[Stored data entries]
---+---
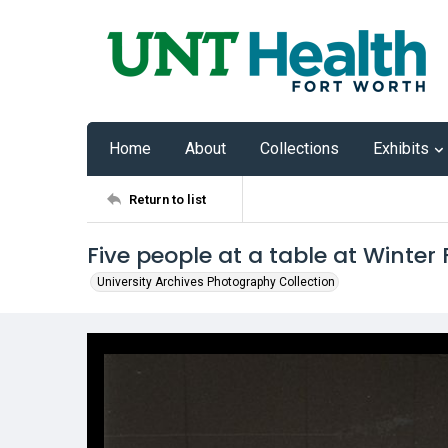
Home
About
Collections
Exhibits
Return to list
Five people at a table at Winter
University Archives Photography Collection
---+---
Work to be completed. Reproduce the text lines of every entry above verbatim. Leave out the pictures.

Output of the task.
Home
About
Collections
Exhibits
Return to list
Five people at a table at Winter
University Archives Photography Collection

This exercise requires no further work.